_INPUT MATERIAL_

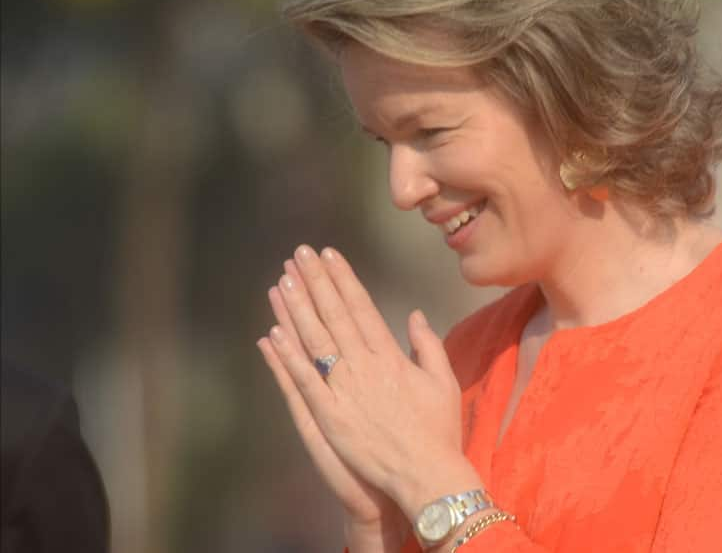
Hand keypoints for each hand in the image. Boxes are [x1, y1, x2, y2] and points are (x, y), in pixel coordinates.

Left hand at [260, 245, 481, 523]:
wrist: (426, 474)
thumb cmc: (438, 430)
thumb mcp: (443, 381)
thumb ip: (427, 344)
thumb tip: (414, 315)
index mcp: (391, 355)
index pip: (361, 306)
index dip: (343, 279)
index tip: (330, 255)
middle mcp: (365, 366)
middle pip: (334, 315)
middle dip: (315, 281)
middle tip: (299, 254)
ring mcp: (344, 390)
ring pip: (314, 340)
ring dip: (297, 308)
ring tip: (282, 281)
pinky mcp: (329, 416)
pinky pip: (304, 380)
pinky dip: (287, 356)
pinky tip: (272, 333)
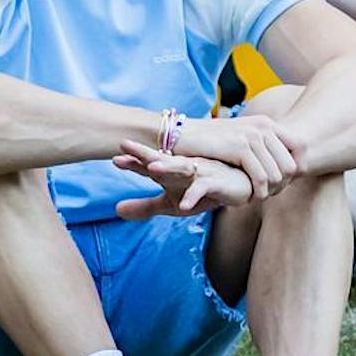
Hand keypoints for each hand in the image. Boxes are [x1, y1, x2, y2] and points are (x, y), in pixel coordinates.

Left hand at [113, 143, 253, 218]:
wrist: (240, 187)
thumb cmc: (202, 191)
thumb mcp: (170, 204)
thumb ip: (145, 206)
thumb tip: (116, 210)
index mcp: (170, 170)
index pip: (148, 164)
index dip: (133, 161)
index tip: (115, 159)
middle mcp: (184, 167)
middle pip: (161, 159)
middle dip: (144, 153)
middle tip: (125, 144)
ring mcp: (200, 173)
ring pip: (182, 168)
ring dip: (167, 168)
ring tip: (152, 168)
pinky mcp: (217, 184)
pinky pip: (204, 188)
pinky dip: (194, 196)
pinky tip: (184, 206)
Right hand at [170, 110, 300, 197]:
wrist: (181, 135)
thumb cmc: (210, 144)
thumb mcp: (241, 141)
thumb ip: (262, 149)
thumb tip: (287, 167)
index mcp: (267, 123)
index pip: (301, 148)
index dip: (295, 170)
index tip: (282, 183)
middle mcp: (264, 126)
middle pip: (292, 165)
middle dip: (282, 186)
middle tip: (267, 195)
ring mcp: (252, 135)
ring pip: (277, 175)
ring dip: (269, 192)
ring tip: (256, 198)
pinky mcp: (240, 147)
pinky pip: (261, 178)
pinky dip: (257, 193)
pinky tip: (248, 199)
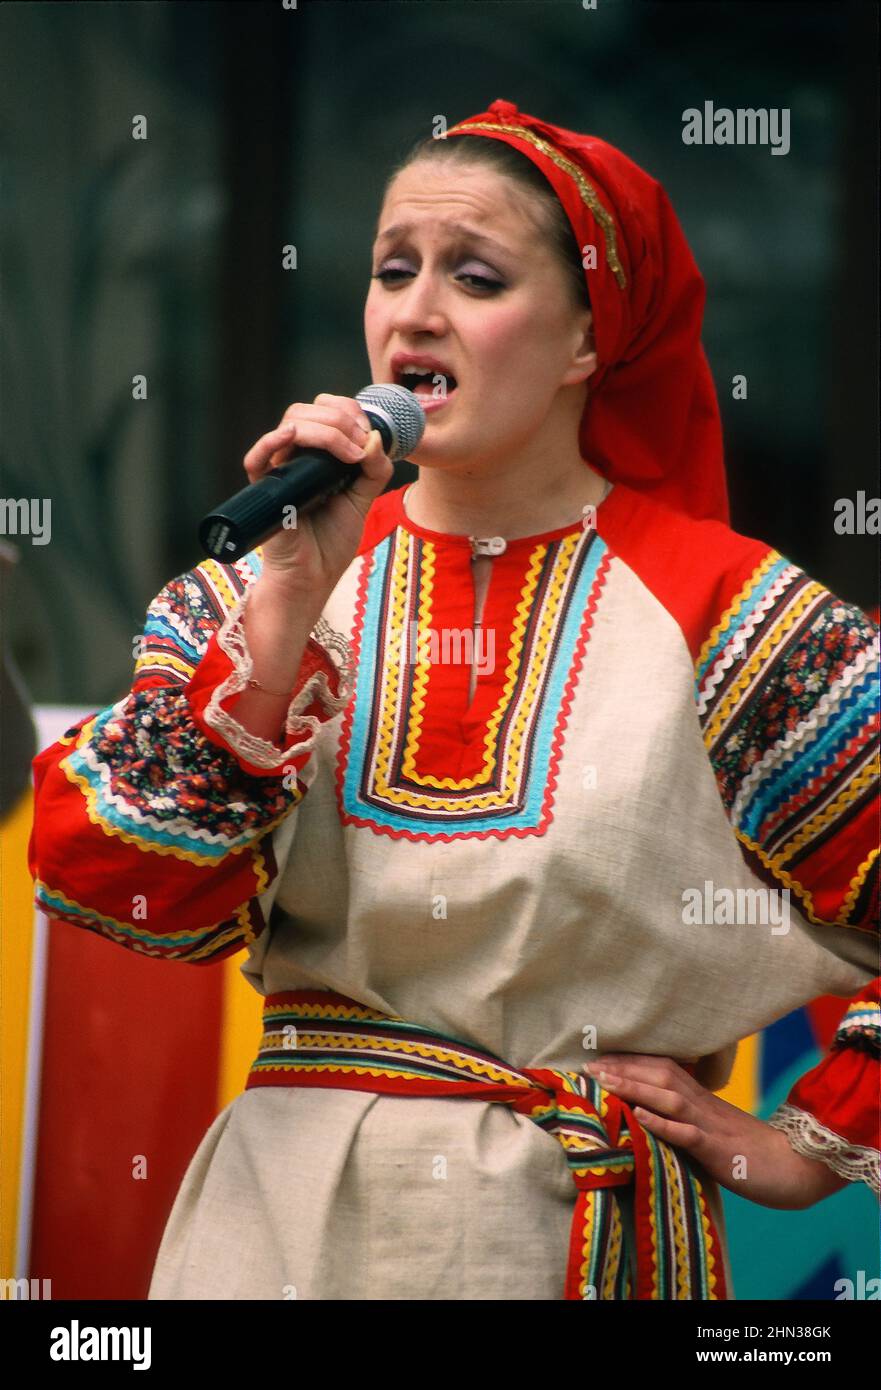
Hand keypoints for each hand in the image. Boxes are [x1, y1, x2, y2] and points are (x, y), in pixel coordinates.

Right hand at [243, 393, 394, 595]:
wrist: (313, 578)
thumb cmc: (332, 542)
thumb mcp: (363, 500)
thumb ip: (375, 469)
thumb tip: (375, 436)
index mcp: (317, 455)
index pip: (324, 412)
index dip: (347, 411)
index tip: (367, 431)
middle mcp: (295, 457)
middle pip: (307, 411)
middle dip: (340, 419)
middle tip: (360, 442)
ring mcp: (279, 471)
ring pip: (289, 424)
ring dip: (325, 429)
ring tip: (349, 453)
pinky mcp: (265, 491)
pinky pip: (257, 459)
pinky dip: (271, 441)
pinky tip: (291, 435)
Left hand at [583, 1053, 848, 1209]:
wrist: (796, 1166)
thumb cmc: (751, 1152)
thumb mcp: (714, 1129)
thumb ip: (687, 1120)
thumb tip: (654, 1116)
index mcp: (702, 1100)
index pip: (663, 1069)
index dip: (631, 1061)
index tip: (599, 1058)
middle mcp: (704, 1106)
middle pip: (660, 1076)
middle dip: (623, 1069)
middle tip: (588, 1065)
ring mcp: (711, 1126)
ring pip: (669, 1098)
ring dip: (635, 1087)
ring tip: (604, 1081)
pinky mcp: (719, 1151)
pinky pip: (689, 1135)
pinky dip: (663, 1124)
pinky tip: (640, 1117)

---

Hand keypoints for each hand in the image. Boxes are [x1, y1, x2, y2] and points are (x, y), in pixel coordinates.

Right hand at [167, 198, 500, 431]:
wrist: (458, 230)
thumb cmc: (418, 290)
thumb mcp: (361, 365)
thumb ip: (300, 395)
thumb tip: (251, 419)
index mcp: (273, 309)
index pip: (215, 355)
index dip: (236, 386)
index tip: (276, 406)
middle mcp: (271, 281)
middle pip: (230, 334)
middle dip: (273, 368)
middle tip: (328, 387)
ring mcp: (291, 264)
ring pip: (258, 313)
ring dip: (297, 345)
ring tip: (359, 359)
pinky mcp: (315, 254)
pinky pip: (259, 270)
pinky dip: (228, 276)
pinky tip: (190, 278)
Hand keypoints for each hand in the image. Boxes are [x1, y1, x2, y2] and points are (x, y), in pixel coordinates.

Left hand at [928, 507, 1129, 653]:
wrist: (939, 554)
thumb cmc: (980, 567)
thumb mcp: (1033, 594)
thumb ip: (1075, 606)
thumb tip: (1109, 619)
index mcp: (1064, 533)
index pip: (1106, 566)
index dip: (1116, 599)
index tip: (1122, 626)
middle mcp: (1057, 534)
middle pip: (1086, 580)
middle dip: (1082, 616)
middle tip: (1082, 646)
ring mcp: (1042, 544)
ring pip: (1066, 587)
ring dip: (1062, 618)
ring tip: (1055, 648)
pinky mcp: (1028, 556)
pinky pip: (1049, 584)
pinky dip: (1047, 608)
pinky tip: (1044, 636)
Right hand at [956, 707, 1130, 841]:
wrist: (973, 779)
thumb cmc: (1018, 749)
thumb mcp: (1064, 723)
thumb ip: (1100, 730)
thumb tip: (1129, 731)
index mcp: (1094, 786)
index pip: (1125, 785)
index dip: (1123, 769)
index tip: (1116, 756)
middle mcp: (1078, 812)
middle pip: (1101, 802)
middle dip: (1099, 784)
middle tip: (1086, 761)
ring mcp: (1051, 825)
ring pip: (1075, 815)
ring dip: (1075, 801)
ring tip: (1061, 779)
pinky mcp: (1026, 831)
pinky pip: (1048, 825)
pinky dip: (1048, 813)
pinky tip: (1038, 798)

--

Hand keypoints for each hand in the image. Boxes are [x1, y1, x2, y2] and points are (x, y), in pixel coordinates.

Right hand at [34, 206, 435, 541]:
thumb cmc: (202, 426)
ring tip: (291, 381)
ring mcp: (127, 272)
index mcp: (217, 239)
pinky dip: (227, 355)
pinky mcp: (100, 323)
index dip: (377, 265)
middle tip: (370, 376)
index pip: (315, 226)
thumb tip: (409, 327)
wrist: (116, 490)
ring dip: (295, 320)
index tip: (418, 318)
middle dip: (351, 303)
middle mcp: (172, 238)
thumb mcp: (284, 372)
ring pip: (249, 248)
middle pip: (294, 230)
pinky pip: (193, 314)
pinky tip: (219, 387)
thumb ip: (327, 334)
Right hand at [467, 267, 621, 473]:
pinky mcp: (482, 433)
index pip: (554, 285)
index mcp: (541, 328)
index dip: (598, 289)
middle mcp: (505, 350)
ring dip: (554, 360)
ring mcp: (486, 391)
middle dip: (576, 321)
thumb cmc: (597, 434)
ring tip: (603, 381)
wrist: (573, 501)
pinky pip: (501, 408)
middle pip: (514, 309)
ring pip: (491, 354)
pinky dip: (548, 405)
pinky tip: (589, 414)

_WHAT YOU ARE ASKED TO DO_
Please return only the lines above, starting at the line that has "thumb mcp: (284, 372)" and ending at the line that has "middle dip: (576, 321)", keeping both and leaving each one unchanged.

_WRITTEN ANSWER_
thumb mcp: (284, 372)
ring pip: (249, 248)
middle pip: (294, 230)
pinky pip: (193, 314)
pinky tip: (219, 387)
thumb ip: (327, 334)
Right hand at [467, 267, 621, 473]:
pinky mcp: (482, 433)
index pip: (554, 285)
index mcp: (541, 328)
index dip: (598, 289)
middle mcp: (505, 350)
ring dip: (554, 360)
ring mcp: (486, 391)
middle dip: (576, 321)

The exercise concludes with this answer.